FHP chief says drones won't be used for speeding enforcement
TALLAHASSEE, Fla. (NSF) - Drones would not be used to ticket motorists, Florida Department of Highway Safety and Motor Vehicles Executive Director Terry Rhodes said Tuesday after her agency got backing from the state Cabinet to ask lawmakers to set up a pilot program that would use unmanned aerial devices to help manage traffic crashes.
"If we were going to do this, number one I would want to try it for a year, 18 months, report back to the Legislature and then determine what type of law it would be," Rhodes told reporters. "It would not be for criminal evidence or arrests."
Asked if drones could be used to issue speeding tickets or other motor-vehicle infractions, Rhodes responded, "That is not the intent." She added, "There are other uses for it, but I don't want to use it for getting speeding tickets."
The Cabinet -- Agriculture Commissioner Adam Putnam, Attorney General Pam Bondi and Chief Financial Officer Jeff Atwater -- agreed to accept the highway agency's "legislative concepts," including the drone proposal, for the 2017 session. Gov. Rick Scott abstained from the vote.
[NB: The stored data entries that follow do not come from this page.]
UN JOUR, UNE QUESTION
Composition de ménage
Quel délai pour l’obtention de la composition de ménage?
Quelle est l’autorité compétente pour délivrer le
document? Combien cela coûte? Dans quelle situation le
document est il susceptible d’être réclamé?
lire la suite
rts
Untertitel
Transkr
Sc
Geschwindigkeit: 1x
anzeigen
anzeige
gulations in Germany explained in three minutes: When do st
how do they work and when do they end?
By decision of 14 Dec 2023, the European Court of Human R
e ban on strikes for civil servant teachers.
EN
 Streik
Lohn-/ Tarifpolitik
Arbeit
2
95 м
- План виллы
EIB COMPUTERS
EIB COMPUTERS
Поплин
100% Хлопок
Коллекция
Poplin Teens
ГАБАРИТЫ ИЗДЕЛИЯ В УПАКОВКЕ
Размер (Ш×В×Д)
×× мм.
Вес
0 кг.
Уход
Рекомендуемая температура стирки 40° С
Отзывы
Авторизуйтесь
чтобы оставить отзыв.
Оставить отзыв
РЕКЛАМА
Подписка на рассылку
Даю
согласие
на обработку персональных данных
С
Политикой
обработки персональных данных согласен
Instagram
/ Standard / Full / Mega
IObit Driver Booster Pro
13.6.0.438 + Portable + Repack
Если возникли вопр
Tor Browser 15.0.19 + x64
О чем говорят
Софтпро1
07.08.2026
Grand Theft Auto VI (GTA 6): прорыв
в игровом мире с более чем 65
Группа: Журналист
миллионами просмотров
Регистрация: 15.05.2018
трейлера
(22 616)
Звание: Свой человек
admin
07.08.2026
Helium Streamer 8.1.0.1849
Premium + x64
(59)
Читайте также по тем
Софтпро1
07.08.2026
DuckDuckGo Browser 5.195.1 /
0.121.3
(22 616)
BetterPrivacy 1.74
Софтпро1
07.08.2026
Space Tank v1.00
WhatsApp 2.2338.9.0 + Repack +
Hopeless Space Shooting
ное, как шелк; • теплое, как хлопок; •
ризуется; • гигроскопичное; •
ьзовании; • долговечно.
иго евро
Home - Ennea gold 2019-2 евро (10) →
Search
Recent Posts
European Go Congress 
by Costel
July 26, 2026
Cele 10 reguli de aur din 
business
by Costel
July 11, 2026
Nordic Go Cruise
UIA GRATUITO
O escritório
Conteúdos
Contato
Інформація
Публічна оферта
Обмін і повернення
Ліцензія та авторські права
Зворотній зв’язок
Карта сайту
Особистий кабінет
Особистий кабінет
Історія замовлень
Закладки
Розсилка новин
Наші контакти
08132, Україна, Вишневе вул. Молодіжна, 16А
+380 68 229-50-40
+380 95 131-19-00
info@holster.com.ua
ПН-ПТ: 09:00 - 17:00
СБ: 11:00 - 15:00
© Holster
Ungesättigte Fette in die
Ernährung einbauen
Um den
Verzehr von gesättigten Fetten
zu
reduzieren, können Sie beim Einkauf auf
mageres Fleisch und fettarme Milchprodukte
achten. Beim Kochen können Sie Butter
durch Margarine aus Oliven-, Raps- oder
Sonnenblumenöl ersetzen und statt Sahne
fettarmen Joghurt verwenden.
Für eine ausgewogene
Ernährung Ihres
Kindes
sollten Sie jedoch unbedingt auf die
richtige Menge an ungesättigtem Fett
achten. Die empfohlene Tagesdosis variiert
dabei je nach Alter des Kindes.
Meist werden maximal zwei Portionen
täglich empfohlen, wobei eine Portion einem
The drone proposal stems from a 2013 state law that prohibits the use of unmanned aerial vehicles by law enforcement for surveillance and evidence gathering. The law limits the use of automated surveillance aircraft by law enforcement unless a judge issues a warrant, there is a "high risk of terrorist attack" or officials fear someone is in imminent danger.
The law was pushed as a way to protect people from the unwarranted use of drones and other unmanned aircraft.
Information provided by The News Service of Florida.